* **Task to complete**
Drop all images and give the records again exactly.

▶

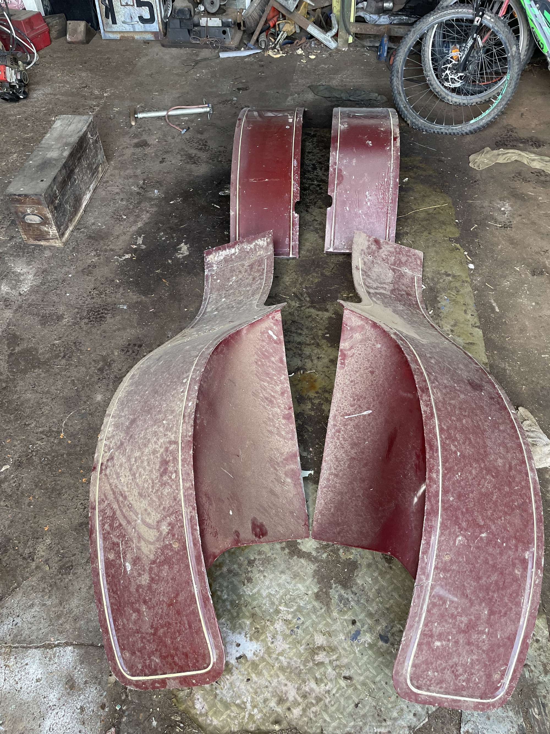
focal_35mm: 26
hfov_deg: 53.1
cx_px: 275
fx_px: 551
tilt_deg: -46.7
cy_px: 367
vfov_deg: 67.3
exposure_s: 1/120
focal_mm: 4.2
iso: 125
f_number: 1.6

◀

* **Written solution**
focal_35mm: 26
hfov_deg: 53.1
cx_px: 275
fx_px: 551
tilt_deg: -46.7
cy_px: 367
vfov_deg: 67.3
exposure_s: 1/120
focal_mm: 4.2
iso: 125
f_number: 1.6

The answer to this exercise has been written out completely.